WHAT THE TASK ASKS: With no line left out, restate the data word for word.

RAW DATA:
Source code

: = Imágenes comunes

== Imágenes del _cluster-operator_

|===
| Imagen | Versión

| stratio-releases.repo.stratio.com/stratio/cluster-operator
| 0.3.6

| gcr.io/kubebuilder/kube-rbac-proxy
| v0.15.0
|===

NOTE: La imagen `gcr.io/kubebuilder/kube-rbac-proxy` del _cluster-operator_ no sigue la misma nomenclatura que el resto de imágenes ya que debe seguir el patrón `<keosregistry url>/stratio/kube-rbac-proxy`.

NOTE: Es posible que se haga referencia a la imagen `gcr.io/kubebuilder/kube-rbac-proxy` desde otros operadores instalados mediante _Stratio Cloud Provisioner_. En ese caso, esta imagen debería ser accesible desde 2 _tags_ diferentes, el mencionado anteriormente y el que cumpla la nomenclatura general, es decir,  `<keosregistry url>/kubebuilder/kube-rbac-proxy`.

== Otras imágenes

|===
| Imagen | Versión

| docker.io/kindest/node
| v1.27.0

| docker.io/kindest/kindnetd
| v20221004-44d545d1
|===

ANSWER TO THIS TASK:
Source code

: = Imágenes comunes

== Imágenes del _cluster-operator_

|===
| Imagen | Versión

| stratio-releases.repo.stratio.com/stratio/cluster-operator
| 0.3.6

| gcr.io/kubebuilder/kube-rbac-proxy
| v0.15.0
|===

NOTE: La imagen `gcr.io/kubebuilder/kube-rbac-proxy` del _cluster-operator_ no sigue la misma nomenclatura que el resto de imágenes ya que debe seguir el patrón `<keosregistry url>/stratio/kube-rbac-proxy`.

NOTE: Es posible que se haga referencia a la imagen `gcr.io/kubebuilder/kube-rbac-proxy` desde otros operadores instalados mediante _Stratio Cloud Provisioner_. En ese caso, esta imagen debería ser accesible desde 2 _tags_ diferentes, el mencionado anteriormente y el que cumpla la nomenclatura general, es decir,  `<keosregistry url>/kubebuilder/kube-rbac-proxy`.

== Otras imágenes

|===
| Imagen | Versión

| docker.io/kindest/node
| v1.27.0

| docker.io/kindest/kindnetd
| v20221004-44d545d1
|===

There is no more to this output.